The story does have a few genuinely touching moments, like when Frank is in a taxi with his son Joey (Noah Le Gros), fresh out of prison and enjoying the wind blowing on his face for the first time. It’s one of the few moments where I actually felt something like sympathy for the guy. Everything else -- especially his attempts to connect emotionally with a prostitute more than half his age -- just comes off as artificial and emotionally manipulative.

There’s some cool editing during the scenes where Frank is freaking out in one of his deliriums and the past, present, and future collide all at once, a shallow depth of field emphasizing just how internal a struggle this is for him. We get a real sense of his emotional turmoil, and the limited amount of time he has on the planet to, uh, settle the score.

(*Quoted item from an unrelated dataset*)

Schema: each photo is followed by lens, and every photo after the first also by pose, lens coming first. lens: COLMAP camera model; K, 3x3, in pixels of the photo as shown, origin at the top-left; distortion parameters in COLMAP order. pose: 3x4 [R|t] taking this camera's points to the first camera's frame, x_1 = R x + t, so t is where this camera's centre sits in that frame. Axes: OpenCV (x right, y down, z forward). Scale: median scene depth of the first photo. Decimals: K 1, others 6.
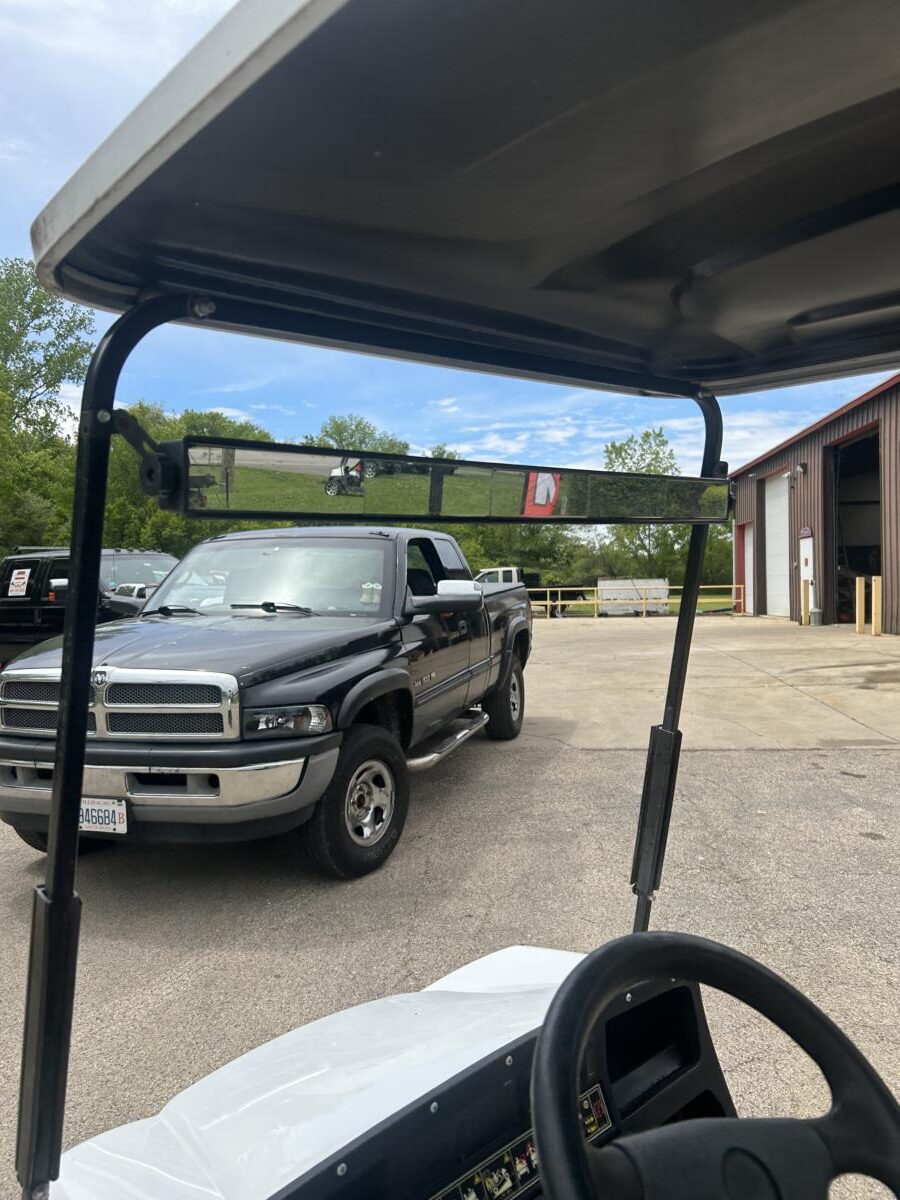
lens RADIAL K [[907.1, 0, 456.8], [0, 907.1, 608.3], [0, 0, 1]] dist [0.039028, -0.042875]
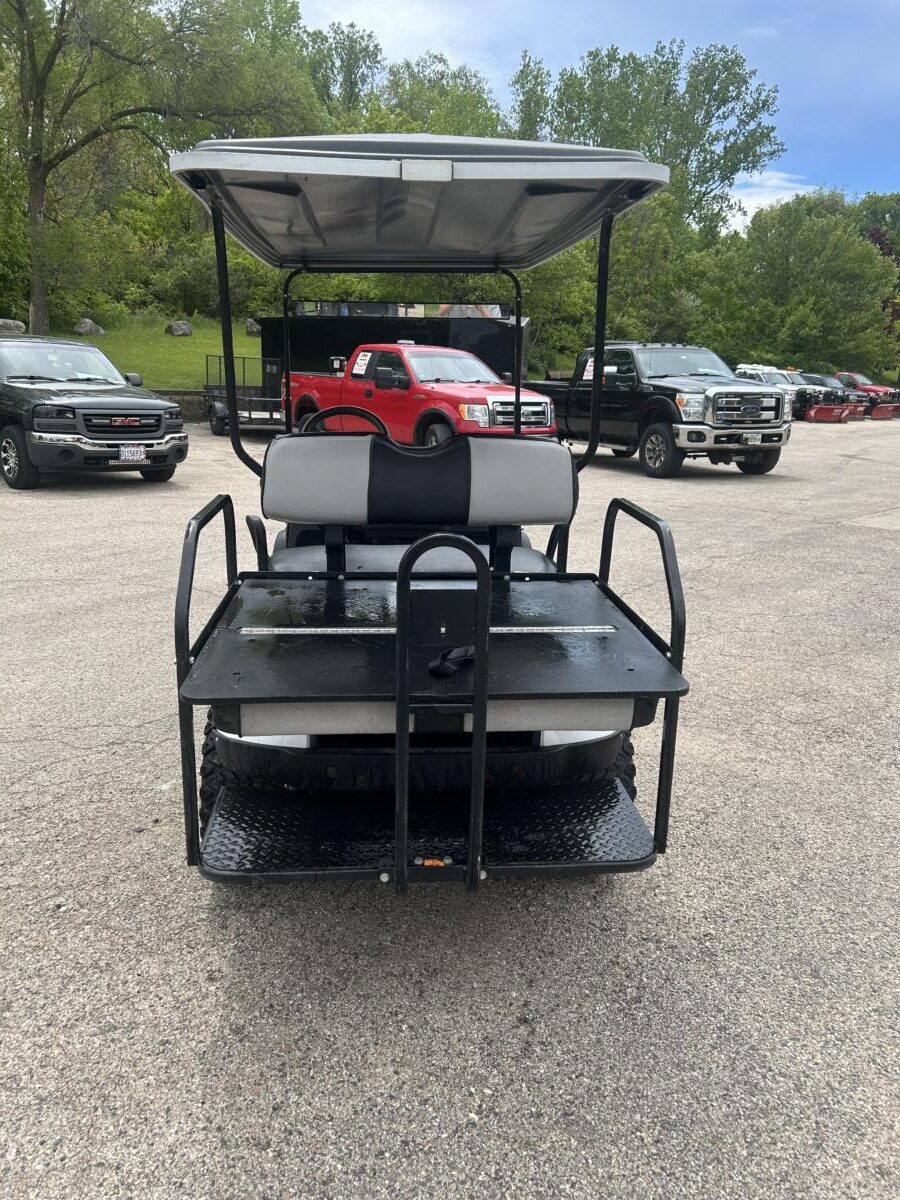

Cage is Cage in this one. He’s not exactly phoning it in, but this isn’t his most involved performance, either. Karolina Wydra is quite charming, though it’s too bad her prostitute character is only there to make Frank feel good about himself and redeem his character just a little bit. Frank’s final encounter with her is overwrought and cringy.

Luckily, the ending goes off the rails, and we finally get a bit of action. There’s some pretty crazy stuff, but it still manages to disappoint. Someone does get their cock shot off, so at least there’s that. And, oh god, that frustratingly schmaltzy “twist” just before Frank goes on his final killing spree will have most viewers rolling their eyes.

Really, though, none of this would have been so bad had the film been 90 minutes or so. As it stands, two hours is too long for this kind of thing. So much exposition! There’s even an exposition dump where a bad guy explains why he turned on Frank JUST AFTER THE GUY HAD BEEN SHOT IN THE LEG.  Because getting shot doesn’t hurt that bad, right? Right?

There was definitely an effort being put into this thing, and I really don’t feel like Ku was just doing this to make a quick buck or something. A Score to Settle just doesn’t live up to its potential. And that’s okay. The movie is very dumb and a little boring, but it’s weird enough to possibly keep things interesting for the, uh, discerning audience member. Everyone else should probably pick something else.